__Instruction__
Keep every character as it is and output all of the records.
──────── Records supplied ────────
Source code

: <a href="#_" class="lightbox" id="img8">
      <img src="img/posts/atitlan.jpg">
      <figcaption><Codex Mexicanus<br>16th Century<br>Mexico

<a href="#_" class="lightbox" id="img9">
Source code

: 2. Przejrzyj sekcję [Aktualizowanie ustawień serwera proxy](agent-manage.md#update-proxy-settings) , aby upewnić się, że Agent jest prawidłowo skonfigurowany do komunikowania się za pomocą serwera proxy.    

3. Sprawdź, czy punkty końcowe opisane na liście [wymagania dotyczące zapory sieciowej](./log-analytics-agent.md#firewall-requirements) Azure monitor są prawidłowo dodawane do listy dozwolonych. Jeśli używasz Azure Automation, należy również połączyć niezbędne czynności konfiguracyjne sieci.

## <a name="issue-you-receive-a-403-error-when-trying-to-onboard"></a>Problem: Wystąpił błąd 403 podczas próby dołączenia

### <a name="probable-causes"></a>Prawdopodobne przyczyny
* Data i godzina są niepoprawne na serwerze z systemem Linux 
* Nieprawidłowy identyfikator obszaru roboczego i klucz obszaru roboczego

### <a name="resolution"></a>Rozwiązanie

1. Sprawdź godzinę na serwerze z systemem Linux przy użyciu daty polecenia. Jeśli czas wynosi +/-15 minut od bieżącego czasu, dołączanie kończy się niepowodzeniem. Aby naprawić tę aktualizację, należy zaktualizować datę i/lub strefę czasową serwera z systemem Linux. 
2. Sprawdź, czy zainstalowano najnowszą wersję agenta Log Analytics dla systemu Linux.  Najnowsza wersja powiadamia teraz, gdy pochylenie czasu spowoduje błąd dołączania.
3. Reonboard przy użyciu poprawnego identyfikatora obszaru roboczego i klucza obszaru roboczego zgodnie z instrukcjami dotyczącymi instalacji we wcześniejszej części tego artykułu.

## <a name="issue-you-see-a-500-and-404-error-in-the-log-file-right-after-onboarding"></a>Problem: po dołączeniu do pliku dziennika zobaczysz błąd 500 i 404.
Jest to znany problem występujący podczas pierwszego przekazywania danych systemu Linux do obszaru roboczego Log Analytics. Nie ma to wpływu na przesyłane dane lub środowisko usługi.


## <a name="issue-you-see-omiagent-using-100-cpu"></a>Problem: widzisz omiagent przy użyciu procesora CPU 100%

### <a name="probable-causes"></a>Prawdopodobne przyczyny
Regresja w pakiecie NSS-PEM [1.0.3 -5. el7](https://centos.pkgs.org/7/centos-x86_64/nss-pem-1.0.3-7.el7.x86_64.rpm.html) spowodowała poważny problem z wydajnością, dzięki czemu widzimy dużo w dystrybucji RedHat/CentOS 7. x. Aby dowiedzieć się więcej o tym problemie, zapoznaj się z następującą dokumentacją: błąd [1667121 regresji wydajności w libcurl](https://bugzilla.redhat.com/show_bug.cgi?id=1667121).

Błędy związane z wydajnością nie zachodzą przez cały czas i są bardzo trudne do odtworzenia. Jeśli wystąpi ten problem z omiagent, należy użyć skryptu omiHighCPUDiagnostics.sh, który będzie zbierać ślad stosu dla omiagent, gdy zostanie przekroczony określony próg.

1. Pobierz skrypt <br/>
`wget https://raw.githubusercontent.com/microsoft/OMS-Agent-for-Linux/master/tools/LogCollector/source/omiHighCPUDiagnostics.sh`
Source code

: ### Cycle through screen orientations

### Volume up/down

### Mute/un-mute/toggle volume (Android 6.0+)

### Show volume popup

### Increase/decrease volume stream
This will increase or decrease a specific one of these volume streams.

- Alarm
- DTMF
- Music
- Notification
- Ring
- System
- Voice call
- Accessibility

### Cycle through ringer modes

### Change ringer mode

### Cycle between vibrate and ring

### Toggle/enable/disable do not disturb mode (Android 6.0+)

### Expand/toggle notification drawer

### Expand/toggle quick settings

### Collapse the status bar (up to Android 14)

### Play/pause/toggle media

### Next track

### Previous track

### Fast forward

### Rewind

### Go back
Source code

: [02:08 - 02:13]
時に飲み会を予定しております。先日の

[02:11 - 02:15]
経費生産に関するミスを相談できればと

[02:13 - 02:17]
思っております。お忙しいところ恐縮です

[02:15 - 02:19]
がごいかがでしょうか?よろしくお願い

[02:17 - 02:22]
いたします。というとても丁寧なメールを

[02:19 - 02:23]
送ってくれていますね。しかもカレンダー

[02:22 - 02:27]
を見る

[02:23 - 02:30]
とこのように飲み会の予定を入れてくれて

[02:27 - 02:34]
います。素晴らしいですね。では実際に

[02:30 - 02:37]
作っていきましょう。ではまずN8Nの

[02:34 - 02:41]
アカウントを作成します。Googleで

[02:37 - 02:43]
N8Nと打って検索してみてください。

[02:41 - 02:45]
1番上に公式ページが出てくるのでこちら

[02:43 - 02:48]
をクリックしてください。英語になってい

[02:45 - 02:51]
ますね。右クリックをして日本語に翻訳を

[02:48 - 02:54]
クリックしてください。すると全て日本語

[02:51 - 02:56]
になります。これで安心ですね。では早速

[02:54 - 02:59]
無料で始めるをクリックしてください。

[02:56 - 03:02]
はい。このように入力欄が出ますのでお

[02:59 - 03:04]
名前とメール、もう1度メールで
────────
__Result for this exercise__
Source code

: <a href="#_" class="lightbox" id="img8">
      <img src="img/posts/atitlan.jpg">
      <figcaption><Codex Mexicanus<br>16th Century<br>Mexico

<a href="#_" class="lightbox" id="img9">
Source code

: 2. Przejrzyj sekcję [Aktualizowanie ustawień serwera proxy](agent-manage.md#update-proxy-settings) , aby upewnić się, że Agent jest prawidłowo skonfigurowany do komunikowania się za pomocą serwera proxy.    

3. Sprawdź, czy punkty końcowe opisane na liście [wymagania dotyczące zapory sieciowej](./log-analytics-agent.md#firewall-requirements) Azure monitor są prawidłowo dodawane do listy dozwolonych. Jeśli używasz Azure Automation, należy również połączyć niezbędne czynności konfiguracyjne sieci.

## <a name="issue-you-receive-a-403-error-when-trying-to-onboard"></a>Problem: Wystąpił błąd 403 podczas próby dołączenia

### <a name="probable-causes"></a>Prawdopodobne przyczyny
* Data i godzina są niepoprawne na serwerze z systemem Linux 
* Nieprawidłowy identyfikator obszaru roboczego i klucz obszaru roboczego

### <a name="resolution"></a>Rozwiązanie

1. Sprawdź godzinę na serwerze z systemem Linux przy użyciu daty polecenia. Jeśli czas wynosi +/-15 minut od bieżącego czasu, dołączanie kończy się niepowodzeniem. Aby naprawić tę aktualizację, należy zaktualizować datę i/lub strefę czasową serwera z systemem Linux. 
2. Sprawdź, czy zainstalowano najnowszą wersję agenta Log Analytics dla systemu Linux.  Najnowsza wersja powiadamia teraz, gdy pochylenie czasu spowoduje błąd dołączania.
3. Reonboard przy użyciu poprawnego identyfikatora obszaru roboczego i klucza obszaru roboczego zgodnie z instrukcjami dotyczącymi instalacji we wcześniejszej części tego artykułu.

## <a name="issue-you-see-a-500-and-404-error-in-the-log-file-right-after-onboarding"></a>Problem: po dołączeniu do pliku dziennika zobaczysz błąd 500 i 404.
Jest to znany problem występujący podczas pierwszego przekazywania danych systemu Linux do obszaru roboczego Log Analytics. Nie ma to wpływu na przesyłane dane lub środowisko usługi.


## <a name="issue-you-see-omiagent-using-100-cpu"></a>Problem: widzisz omiagent przy użyciu procesora CPU 100%

### <a name="probable-causes"></a>Prawdopodobne przyczyny
Regresja w pakiecie NSS-PEM [1.0.3 -5. el7](https://centos.pkgs.org/7/centos-x86_64/nss-pem-1.0.3-7.el7.x86_64.rpm.html) spowodowała poważny problem z wydajnością, dzięki czemu widzimy dużo w dystrybucji RedHat/CentOS 7. x. Aby dowiedzieć się więcej o tym problemie, zapoznaj się z następującą dokumentacją: błąd [1667121 regresji wydajności w libcurl](https://bugzilla.redhat.com/show_bug.cgi?id=1667121).

Błędy związane z wydajnością nie zachodzą przez cały czas i są bardzo trudne do odtworzenia. Jeśli wystąpi ten problem z omiagent, należy użyć skryptu omiHighCPUDiagnostics.sh, który będzie zbierać ślad stosu dla omiagent, gdy zostanie przekroczony określony próg.

1. Pobierz skrypt <br/>
`wget https://raw.githubusercontent.com/microsoft/OMS-Agent-for-Linux/master/tools/LogCollector/source/omiHighCPUDiagnostics.sh`
Source code

: ### Cycle through screen orientations

### Volume up/down

### Mute/un-mute/toggle volume (Android 6.0+)

### Show volume popup

### Increase/decrease volume stream
This will increase or decrease a specific one of these volume streams.

- Alarm
- DTMF
- Music
- Notification
- Ring
- System
- Voice call
- Accessibility

### Cycle through ringer modes

### Change ringer mode

### Cycle between vibrate and ring

### Toggle/enable/disable do not disturb mode (Android 6.0+)

### Expand/toggle notification drawer

### Expand/toggle quick settings

### Collapse the status bar (up to Android 14)

### Play/pause/toggle media

### Next track

### Previous track

### Fast forward

### Rewind

### Go back
Source code

: [02:08 - 02:13]
時に飲み会を予定しております。先日の

[02:11 - 02:15]
経費生産に関するミスを相談できればと

[02:13 - 02:17]
思っております。お忙しいところ恐縮です

[02:15 - 02:19]
がごいかがでしょうか?よろしくお願い

[02:17 - 02:22]
いたします。というとても丁寧なメールを

[02:19 - 02:23]
送ってくれていますね。しかもカレンダー

[02:22 - 02:27]
を見る

[02:23 - 02:30]
とこのように飲み会の予定を入れてくれて

[02:27 - 02:34]
います。素晴らしいですね。では実際に

[02:30 - 02:37]
作っていきましょう。ではまずN8Nの

[02:34 - 02:41]
アカウントを作成します。Googleで

[02:37 - 02:43]
N8Nと打って検索してみてください。

[02:41 - 02:45]
1番上に公式ページが出てくるのでこちら

[02:43 - 02:48]
をクリックしてください。英語になってい

[02:45 - 02:51]
ますね。右クリックをして日本語に翻訳を

[02:48 - 02:54]
クリックしてください。すると全て日本語

[02:51 - 02:56]
になります。これで安心ですね。では早速

[02:54 - 02:59]
無料で始めるをクリックしてください。

[02:56 - 03:02]
はい。このように入力欄が出ますのでお

[02:59 - 03:04]
名前とメール、もう1度メールで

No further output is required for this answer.